The Seduction of Dinah, Daughter of Leah
James Tissot·1896
Historical Context
The Seduction of Dinah, Daughter of Leah of 1896, executed in gouache on cardboard for the Jewish Museum's collection, illustrates one of the most disturbing episodes in the Book of Genesis: the violation of Dinah by Shechem, son of a local prince, and its violent aftermath in which Dinah's brothers Simeon and Levi kill all the men of the city. Tissot's Old Testament series engages with the full narrative range of the Hebrew scriptures, including its most troubling episodes of violence and violation. His approach throughout the series is to render the stories with Near Eastern archaeological detail rather than to allegorise or soften them, insisting on their historical and physical reality. The subject challenged Tissot to treat assault and violation — a narrative requirement — with seriousness rather than sensationalism.
Technical Analysis
Gouache on cardboard, working within the tight, detailed manner Tissot developed for his biblical series. His characteristic warm palette and careful attention to costume and setting are fully deployed. The composition would need to convey both the intimacy and violence of the encounter while maintaining the documentary seriousness of the larger project.
Look Closer
- ◆Tissot's archaeological attention to Near Eastern dress and setting distinguishes this from the European costume conventions of earlier biblical illustration.

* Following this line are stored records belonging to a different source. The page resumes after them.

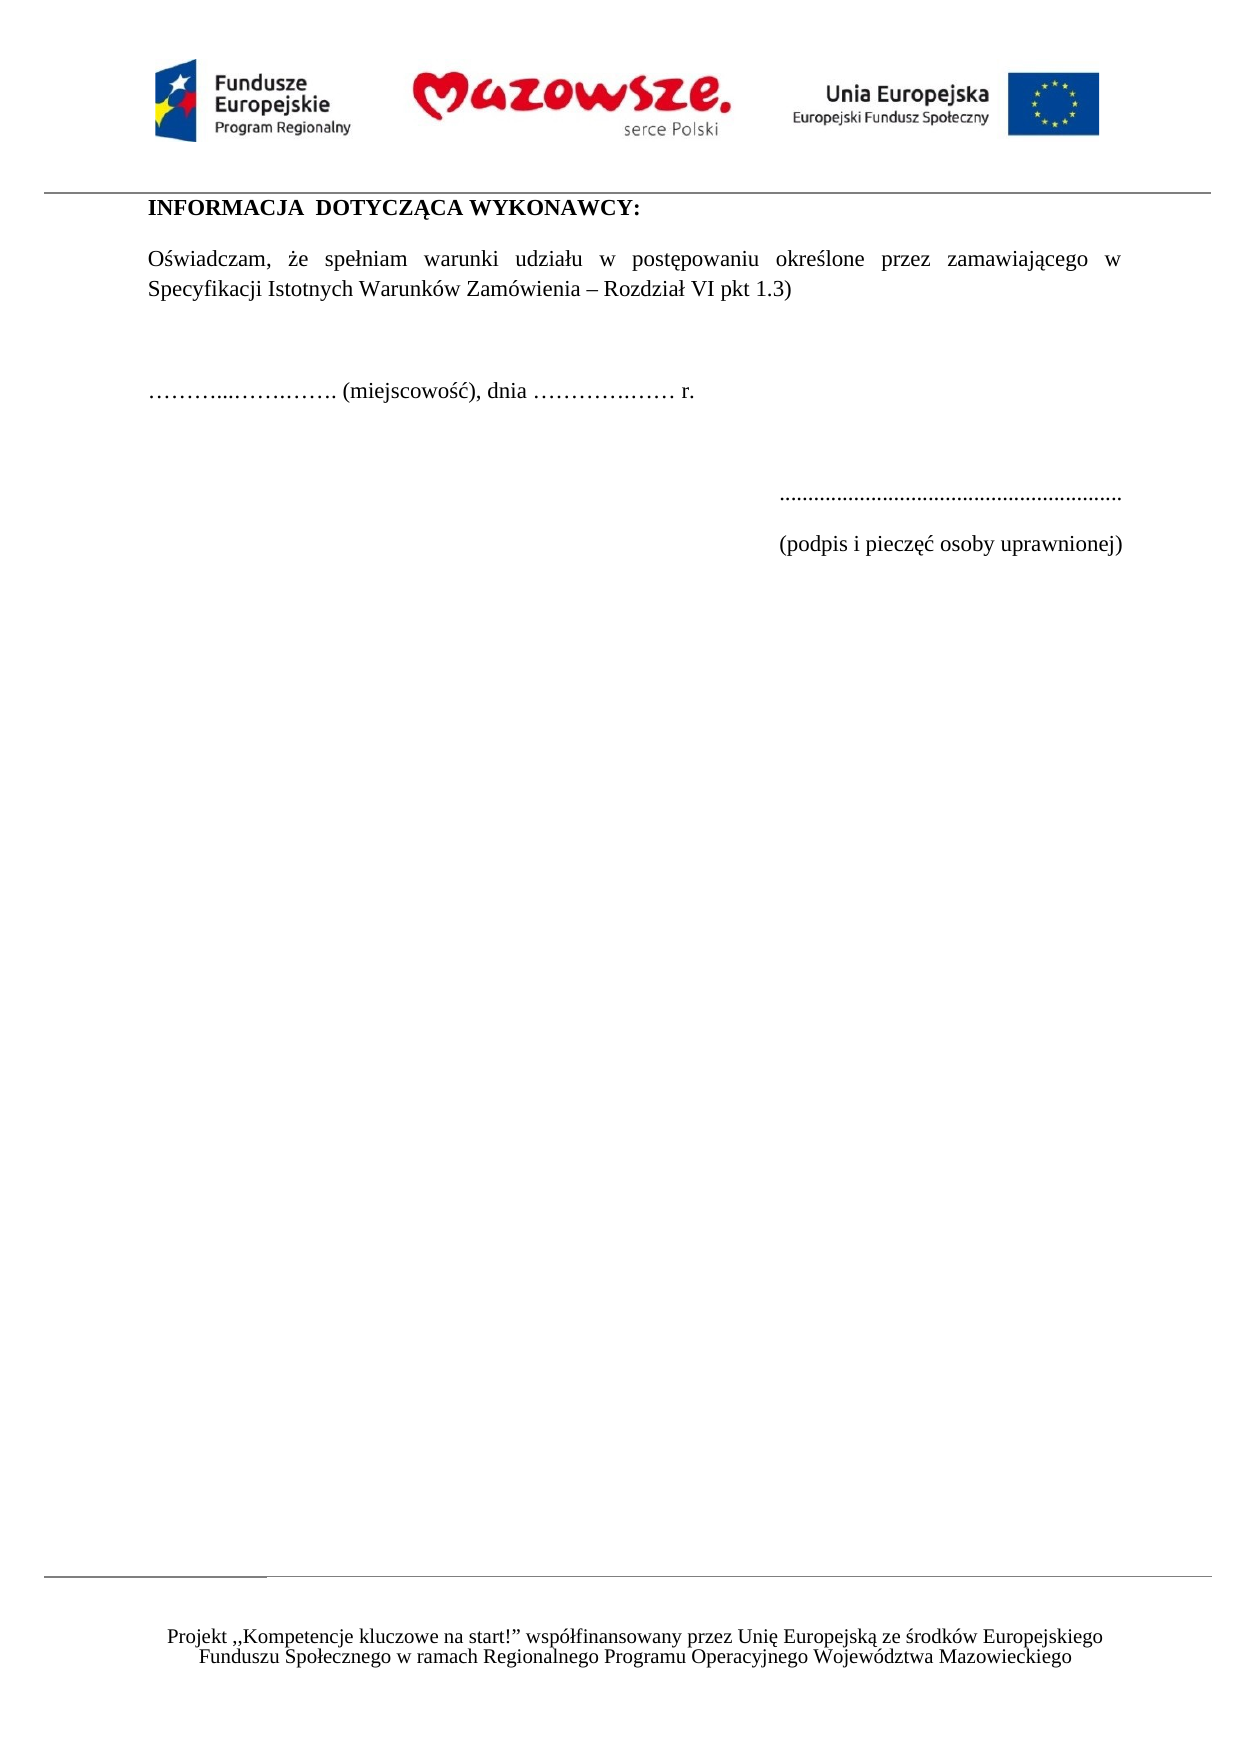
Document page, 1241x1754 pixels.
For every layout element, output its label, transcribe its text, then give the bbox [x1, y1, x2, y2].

picture [155, 59, 1100, 142]
text INFORMACJA DOTYCZĄCA WYKONAWCY: [148, 194, 1123, 220]
text ............................................................ [148, 479, 1123, 506]
text (podpis i pieczęć osoby uprawnionej) [148, 530, 1123, 557]
text Oświadczam, że spełniam warunki udziału w postępowaniu określone przez zamawiającego w Specyfikacji Istotnych Warunków Zamówienia – Rozdział VI pkt 1.3) [148, 245, 1123, 301]
text ………...…….……. (miejscowość), dnia ………….…… r. [148, 377, 1123, 403]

- ◆Dinah's posture and expression carry the narrative's terrible weight — a young woman's complete vulnerability is the image's moral centre.
- ◆The landscape setting contributes to the sense of isolation and vulnerability that makes the episode so horrifying in its Biblical context.
- ◆Tissot does not aestheticise the violence but attempts an honest rendering of a difficult story that most Victorian painters would have avoided.